O Senado Federal aprovou, em 10 de dezembro de 2024, o marco legal da inteligência artificial (PL 2.338/23). O projeto agora aguarda discussão na Câmara dos Deputados antes de qualquer sanção presidencial. Apesar da urgência defendida por muitos titulares de direitos autorais, o texto enfrentou críticas por impor restrições consideradas excessivas aos desenvolvedores de inteligência artificial, dificultando sua implementação prática.
Desafios da Identificação e Remuneração
O PL 2.338/23 estipula que tanto o desenvolvedor quanto o aplicador da tecnologia deverão declarar quais conteúdos protegidos foram utilizados para o treinamento de sistemas de inteligência artificial. Essa exigência apresenta um grande desafio, uma vez que o treinamento frequentemente utiliza uma variedade de conteúdos disponíveis na internet. Segundo especialistas, a responsabilidade de filtrar conteúdos protegidos, que são de acesso público, recairá pesadamente sobre os desenvolvedores.

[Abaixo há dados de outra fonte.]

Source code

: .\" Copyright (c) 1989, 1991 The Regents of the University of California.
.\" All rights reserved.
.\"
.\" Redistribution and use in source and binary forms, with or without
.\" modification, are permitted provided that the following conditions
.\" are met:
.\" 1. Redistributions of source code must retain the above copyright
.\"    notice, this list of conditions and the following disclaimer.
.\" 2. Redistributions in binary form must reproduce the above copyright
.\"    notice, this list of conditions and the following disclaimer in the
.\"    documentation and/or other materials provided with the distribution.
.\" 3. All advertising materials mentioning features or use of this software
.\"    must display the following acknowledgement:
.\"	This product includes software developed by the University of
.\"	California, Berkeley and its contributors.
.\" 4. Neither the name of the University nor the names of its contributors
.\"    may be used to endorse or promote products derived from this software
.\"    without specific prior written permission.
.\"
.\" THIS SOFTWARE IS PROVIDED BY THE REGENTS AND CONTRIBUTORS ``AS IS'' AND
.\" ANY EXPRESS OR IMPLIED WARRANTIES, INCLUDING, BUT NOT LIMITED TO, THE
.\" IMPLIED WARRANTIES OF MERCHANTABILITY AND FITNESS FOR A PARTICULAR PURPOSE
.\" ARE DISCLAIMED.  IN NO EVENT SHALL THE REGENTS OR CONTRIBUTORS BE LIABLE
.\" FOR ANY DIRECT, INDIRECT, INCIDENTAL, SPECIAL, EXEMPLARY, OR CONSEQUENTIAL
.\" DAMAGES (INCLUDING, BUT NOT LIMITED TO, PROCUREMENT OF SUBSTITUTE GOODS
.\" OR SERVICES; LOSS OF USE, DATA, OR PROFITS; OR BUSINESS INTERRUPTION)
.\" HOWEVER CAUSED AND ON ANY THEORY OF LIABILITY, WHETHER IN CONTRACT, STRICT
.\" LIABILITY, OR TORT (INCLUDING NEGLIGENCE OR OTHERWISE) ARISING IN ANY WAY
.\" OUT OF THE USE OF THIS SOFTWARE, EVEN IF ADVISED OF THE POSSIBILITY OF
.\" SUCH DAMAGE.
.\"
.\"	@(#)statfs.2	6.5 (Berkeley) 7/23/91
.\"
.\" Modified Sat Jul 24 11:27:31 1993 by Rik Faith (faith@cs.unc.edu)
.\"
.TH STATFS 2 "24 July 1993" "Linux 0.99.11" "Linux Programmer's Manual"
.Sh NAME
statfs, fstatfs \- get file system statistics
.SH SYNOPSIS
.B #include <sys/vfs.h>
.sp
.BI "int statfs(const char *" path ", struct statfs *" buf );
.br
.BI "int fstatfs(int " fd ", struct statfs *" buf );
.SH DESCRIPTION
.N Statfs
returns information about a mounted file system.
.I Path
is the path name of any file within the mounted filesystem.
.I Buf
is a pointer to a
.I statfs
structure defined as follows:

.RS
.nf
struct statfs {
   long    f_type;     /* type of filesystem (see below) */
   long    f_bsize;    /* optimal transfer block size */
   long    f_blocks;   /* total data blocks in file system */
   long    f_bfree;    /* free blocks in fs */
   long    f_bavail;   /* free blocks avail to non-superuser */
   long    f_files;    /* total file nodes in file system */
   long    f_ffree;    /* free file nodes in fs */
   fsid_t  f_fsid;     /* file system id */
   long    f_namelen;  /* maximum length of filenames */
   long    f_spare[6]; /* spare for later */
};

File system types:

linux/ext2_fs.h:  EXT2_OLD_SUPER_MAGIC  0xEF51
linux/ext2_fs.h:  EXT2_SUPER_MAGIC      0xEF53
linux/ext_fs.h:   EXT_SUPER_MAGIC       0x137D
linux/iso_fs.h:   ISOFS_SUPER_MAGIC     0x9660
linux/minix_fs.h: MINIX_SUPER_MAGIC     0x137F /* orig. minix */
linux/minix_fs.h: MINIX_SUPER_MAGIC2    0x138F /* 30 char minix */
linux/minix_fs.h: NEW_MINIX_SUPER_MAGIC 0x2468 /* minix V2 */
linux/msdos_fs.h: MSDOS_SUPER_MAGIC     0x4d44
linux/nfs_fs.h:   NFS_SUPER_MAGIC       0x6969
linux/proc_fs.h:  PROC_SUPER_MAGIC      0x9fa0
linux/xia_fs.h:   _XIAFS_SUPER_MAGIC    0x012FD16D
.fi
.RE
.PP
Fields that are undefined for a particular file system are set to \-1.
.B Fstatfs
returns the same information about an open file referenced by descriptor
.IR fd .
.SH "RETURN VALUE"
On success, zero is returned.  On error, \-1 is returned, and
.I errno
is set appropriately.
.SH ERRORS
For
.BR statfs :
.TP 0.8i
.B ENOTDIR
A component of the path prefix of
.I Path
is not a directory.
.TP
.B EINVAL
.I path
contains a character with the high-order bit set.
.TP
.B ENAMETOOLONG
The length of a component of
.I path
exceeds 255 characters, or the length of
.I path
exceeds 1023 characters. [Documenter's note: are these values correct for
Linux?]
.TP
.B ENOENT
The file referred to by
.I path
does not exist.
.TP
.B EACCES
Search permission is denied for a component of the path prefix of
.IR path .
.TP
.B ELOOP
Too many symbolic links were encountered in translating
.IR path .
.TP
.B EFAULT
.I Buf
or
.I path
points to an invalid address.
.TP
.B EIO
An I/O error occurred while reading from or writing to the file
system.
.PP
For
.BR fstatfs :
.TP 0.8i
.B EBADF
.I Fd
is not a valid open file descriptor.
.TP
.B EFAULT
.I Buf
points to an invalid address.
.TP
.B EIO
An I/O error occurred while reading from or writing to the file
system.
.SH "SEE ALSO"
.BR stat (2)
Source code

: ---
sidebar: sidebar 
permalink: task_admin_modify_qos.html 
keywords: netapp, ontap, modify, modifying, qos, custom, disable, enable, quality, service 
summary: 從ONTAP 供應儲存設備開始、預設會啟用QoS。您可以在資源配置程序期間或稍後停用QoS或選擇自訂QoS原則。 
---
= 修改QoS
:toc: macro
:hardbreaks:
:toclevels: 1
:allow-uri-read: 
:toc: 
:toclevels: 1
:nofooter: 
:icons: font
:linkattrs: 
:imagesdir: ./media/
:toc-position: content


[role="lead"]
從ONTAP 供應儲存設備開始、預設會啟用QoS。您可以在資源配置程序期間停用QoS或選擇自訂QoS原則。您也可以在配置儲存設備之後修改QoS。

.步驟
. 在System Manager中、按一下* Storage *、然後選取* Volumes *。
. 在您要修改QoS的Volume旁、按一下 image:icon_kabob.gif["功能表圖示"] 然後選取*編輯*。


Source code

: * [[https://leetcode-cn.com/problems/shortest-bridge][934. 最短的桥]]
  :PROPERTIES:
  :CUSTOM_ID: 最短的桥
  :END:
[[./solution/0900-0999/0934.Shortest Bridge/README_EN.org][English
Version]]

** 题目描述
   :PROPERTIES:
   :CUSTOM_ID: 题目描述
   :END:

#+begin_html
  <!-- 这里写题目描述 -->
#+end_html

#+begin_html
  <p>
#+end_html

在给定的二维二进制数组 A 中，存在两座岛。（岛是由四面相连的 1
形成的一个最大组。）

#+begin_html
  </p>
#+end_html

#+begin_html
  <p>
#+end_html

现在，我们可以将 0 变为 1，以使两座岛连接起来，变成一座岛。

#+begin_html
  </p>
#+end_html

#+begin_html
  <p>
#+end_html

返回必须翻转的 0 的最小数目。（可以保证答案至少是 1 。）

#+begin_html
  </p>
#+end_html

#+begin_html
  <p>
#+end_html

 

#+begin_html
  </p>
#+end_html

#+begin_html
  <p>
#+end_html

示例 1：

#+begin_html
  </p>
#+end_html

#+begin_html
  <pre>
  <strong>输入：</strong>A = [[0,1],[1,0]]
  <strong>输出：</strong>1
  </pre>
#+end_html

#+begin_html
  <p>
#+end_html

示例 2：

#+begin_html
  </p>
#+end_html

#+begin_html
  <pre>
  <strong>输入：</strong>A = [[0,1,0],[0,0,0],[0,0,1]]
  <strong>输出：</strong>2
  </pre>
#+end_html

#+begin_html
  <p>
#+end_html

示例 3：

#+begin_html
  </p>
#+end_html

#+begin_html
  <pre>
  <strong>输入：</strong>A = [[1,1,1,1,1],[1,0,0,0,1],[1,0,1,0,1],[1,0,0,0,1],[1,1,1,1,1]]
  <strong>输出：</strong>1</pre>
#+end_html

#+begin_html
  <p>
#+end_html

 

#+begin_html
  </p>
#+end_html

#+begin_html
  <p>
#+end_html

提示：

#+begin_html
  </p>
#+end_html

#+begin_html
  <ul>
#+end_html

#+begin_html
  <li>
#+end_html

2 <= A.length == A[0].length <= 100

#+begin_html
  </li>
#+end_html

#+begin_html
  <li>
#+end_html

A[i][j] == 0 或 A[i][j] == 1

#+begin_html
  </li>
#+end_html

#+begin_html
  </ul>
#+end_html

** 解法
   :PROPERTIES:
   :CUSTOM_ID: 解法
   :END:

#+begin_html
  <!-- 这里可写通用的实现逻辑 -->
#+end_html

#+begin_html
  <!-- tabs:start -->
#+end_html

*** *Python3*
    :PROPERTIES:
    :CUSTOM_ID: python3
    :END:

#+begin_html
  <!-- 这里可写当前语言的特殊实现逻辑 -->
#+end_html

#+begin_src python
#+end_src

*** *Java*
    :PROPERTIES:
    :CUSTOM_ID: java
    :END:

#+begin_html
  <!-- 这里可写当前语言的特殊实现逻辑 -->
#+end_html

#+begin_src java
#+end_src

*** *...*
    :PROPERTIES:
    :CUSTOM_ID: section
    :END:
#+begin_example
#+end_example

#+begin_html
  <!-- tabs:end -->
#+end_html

Além disso, a proposta determina que, para usos com finalidade comercial, os titulares de direitos autorais, que podem incluir entidades além de autores e artistas, deverão ser remunerados. O cálculo dessa remuneração considera fatores como o poder econômico do agente, a intensidade da utilização dos conteúdos e os efeitos concorrenciais em relação aos conteúdos originais. Essa abordagem traz à tona questões sobre a clareza e a aplicabilidade desses critérios, que não estão definidos na atual legislação sobre direitos autorais.
Exceções e Restrições
As regras de identificação e remuneração têm algumas exceções notáveis, limitadas a organizações que atuam em pesquisa, jornalismo, museus, arquivos, bibliotecas e instituições educacionais. Mesmo para essas entidades, há requisitos rigorosos, como a proibição de finalidades comerciais e a restrição de uso apenas ao necessário para cumprir objetivos específicos. Caso contrário, os titulares podem proibir a utilização de suas obras no desenvolvimento de sistemas de inteligência artificial.
Implicações do Marco Legal
Um dos pontos debatidos é quem realmente se beneficiará com a nova legislação. O projeto introduz uma nova forma de uso das obras protegidas e concede direitos econômicos aos titulares, potencialmente em detrimento dos interesses dos próprios autores. Com o foco na proteção dos direitos dos titulares de direitos autorais, o Brasil pode se tornar um dos mercados mais restritivos em relação ao desenvolvimento de tecnologias de inteligência artificial.
A implementação desse modelo legislativo poderá gerar desafios econômicos significativos para empresas que desenvolvem tecnologias de inteligência artificial no Brasil. Isso pode resultar em um ambiente menos competitivo em comparação com outros países, dificultando o uso de conteúdo nacional para o treinamento de modelos de linguagem grande (LLM) e visão computacional (CV).
Cenário Comparativo com a Europa
Na Europa, busca-se um equilíbrio legislativo que permita o uso de obras publicamente disponíveis para o treinamento de sistemas de inteligência artificial, como uma forma de incentivar a inovação. Ao mesmo tempo, os titulares têm a opção de proibir o uso de suas obras por meio de ferramentas técnicas, indicando a necessidade de consentimento.
Diante da redação atual do PL 2.338/23, o Brasil pode estar a caminho de estabelecer uma das legislações mais restritivas em relação ao uso de direitos autorais no âmbito da inteligência artificial.